Jerome from Bournemouth writes: I am an avid reader of your column and enjoy learning about the various areas of law thrown up by the problems of your readers. However, I have read that you have defended in many high-profile criminal cases, some of which involved murderers and child abusers. I have always wondered how a barrister can plead innocence for such a client when he knows he is guilty, and whether you are allowed to refuse a case (say a terrorist who attacks an Israeli target) if his crime is offensive to your own conscience. Can you explain?
Jerome, even after 40 years in the law I am surprised how widely this issue is misunderstood. Any English barrister (or indeed solicitor) works to the following ethical principles when defending any man or woman accused of crime.
The first is the presumption of innocence. No man may be convicted of a crime unless and until the prosecution prove him guilty beyond reasonable doubt by admissible evidence, or (which amounts to the same thing) he confesses his guilt by entering a guilty plea before the court. As it is sometimes said: “An English court is a court of law, not a court of morals”. Thus he may in fact be guilty, but that is far from being an end of it.

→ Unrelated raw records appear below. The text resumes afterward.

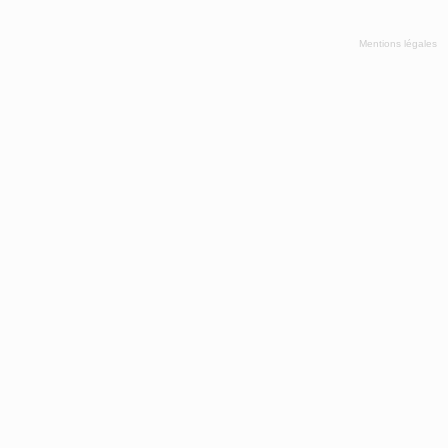
Mentions légales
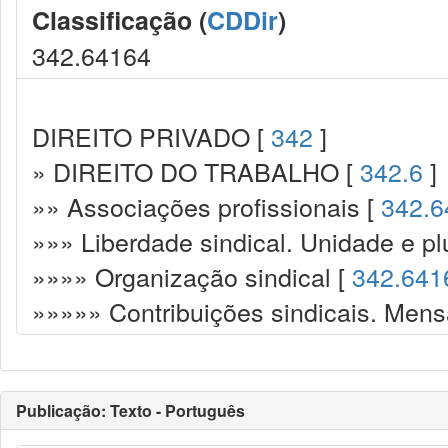
Classificação (
CDDir
)
342.64164
DIREITO PRIVADO [
342
]
» DIREITO DO TRABALHO [
342.6
]
»» Associações profissionais [
342.6
»»» Liberdade sindical. Unidade e plu
»»»» Organização sindical [
342.641
»»»»» Contribuições sindicais. Mens
Publicação: Texto - Português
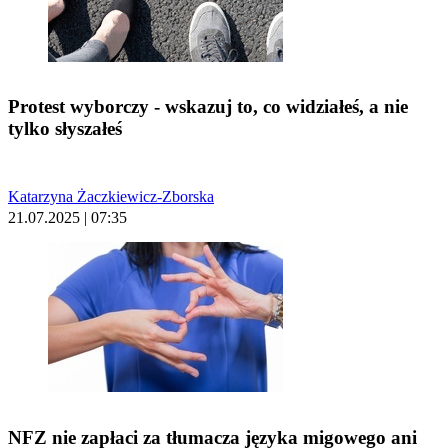
Protest wyborczy - wskazuj to, co widziałeś, a nie
tylko słyszałeś
Katarzyna Żaczkiewicz-Zborska
21.07.2025 | 07:35
NFZ nie zapłaci za tłumacza języka migowego ani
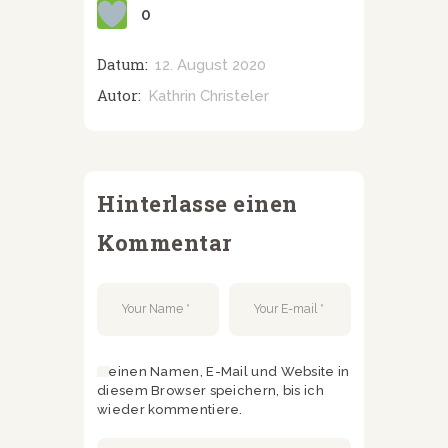
0
Datum:
12. August 2020
Autor:
Kathrin Christeler
Hinterlasse einen
Kommentar
Meinen Namen, E-Mail und Website in
diesem Browser speichern, bis ich
wieder kommentiere.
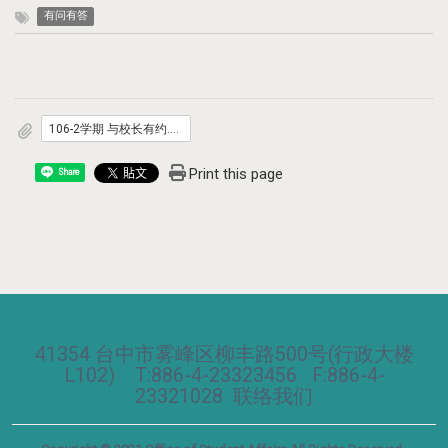
有问有答
106-2学期 与校长有约.pdf
Print this page
Share
41354 台中市雾峰区柳丰路500号(行政大楼
L102) T:886-4-23323456 F:886-4-
23321028
联络我们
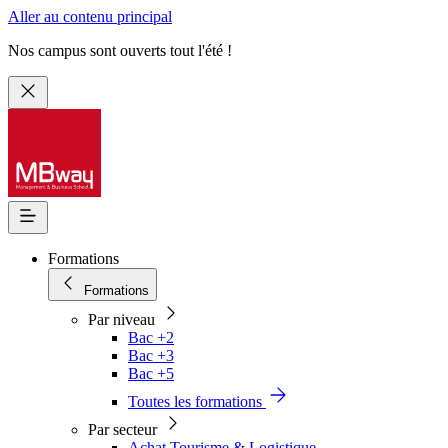
Aller au contenu principal
Nos campus sont ouverts tout l'été !
Formations
Formations
Par niveau
Bac +2
Bac +3
Bac +5
Toutes les formations
Par secteur
Achat Tourisme & Logistique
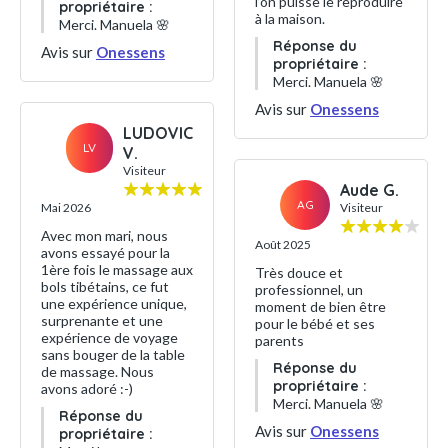
l’on puisse le reproduire
propriétaire :
à la maison.
Merci. Manuela 🌸
Réponse du
Avis sur
Onessens
propriétaire :
Merci. Manuela 🌸
Avis sur
Onessens
LUDOVIC
LV
V.
Visiteur
Aude G.
AG
Mai 2026
Visiteur
Avec mon mari, nous
Août 2025
avons essayé pour la
1ère fois le massage aux
Très douce et
bols tibétains, ce fut
professionnel, un
une expérience unique,
moment de bien être
surprenante et une
pour le bébé et ses
expérience de voyage
parents
sans bouger de la table
Réponse du
de massage. Nous
propriétaire :
avons adoré :-)
Merci. Manuela 🌸
Réponse du
Avis sur
Onessens
propriétaire :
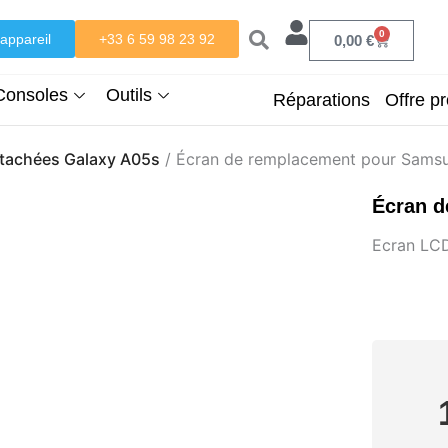
0
appareil
+33 6 59 98 23 92
Panier
0,00
€
Consoles
Outils
Réparations
Offre pr
étachées Galaxy A05s
/ Écran de remplacement pour Sam
Écran 
Ecran L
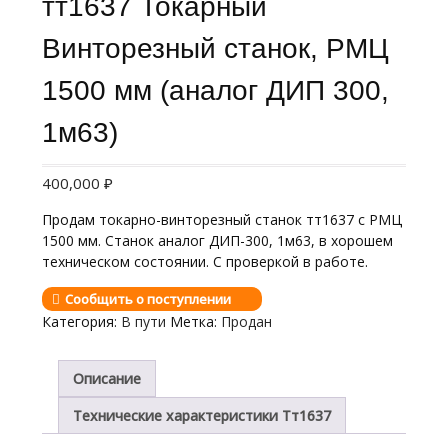
тт1637 Токарный
Винторезный станок, РМЦ
1500 мм (аналог ДИП 300,
1м63)
400,000
₽
Продам токарно-винторезный станок тт1637 с РМЦ
1500 мм. Станок аналог ДИП-300, 1м63, в хорошем
техническом состоянии. С проверкой в работе.
Сообщить о поступлении
Категория:
В пути
Метка:
Продан
Описание
Технические характеристики Тт1637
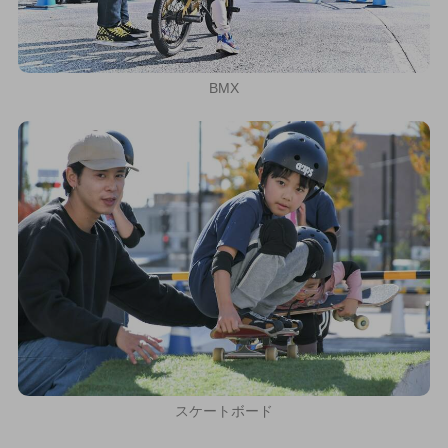
BMX
スケートボード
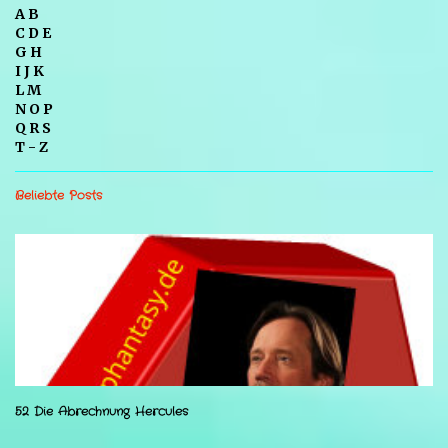
A B
C D E
G H
I J K
L M
N O P
Q R S
T - Z
Beliebte Posts
52 Die Abrechnung Hercules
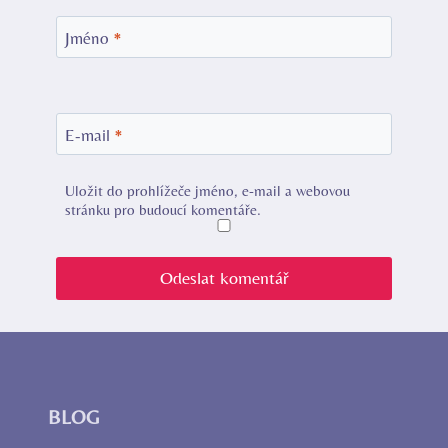
Jméno
*
E-mail
*
Uložit do prohlížeče jméno, e-mail a webovou
stránku pro budoucí komentáře.
BLOG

Next, a defending advocate is not there to stand in judgment upon his own client. On the contrary, he is there to act as a mouthpiece, to make every proper point and to raise every possible argument as eloquently as the client would do himself, if only he had the skill. The whole world may be against the client (and I have had notorious cases where the hostility from the press, the wider public, and even the judge, is palpable), but the defending lawyer must ever be his champion.
When I teach young advocates, I tell them that the greatest possible betrayal is where the defending counsel forgets himself and makes it appear to his tribunal that he does not believe in the truth of his own client’s case, even for a moment and even by some accidental body language, such as an inappropriate sigh or gesture.
Thus I frequently give my client a very hard time in private in seeking to confront him with the flaws in his own case, and sometimes in seeking to persuade him to accept the inevitable and to plead guilty. But if my advice is rejected, and provided he has not confessed to me privately, as few do, it is my duty thereafter to suppress whatever private misgivings I may have, and to “go out on stage” and give it my all.
Nor may I pick and choose my cases according to whether I like or dislike my client, or have a personal view on the crime with which he is charged. We operate according to a “cab rank” rule, which means that (just like a black taxi) I must take him to his destination provided the fee is appropriate, whether or not it is convenient to me personally. I do know of a famous female barrister who would never accept to defend an alleged rapist, but that was in my view a shameful betrayal of our professional ethic.
The good sense behind these professional principles is obvious. Courts are completely unpredictable places, and innocent people sometimes appear to be guilty, and vice versa. This does not just happen in drama and crime novels, it happens regularly in real life, I assure you Jerome.
Likewise, any experienced lawyer will tell you that he often wins the cases he expects to lose, and loses the cases he expects to win. If the advocate were once allowed to sit in judgment upon his own client, it would mean that the innocent man against whom all the cards are stacked could never have his day in court, and that by extension, the liberty of the citizen would soon be lost.
Finally, it may surprise you to know that I am usually the very person worst placed “to know” if my client is guilty. Most guilty people deny it to the heavens. They try hard above all to persuade their own advocate to believe in them. I sometimes joke that there are no guilty people left in Britain’s jails.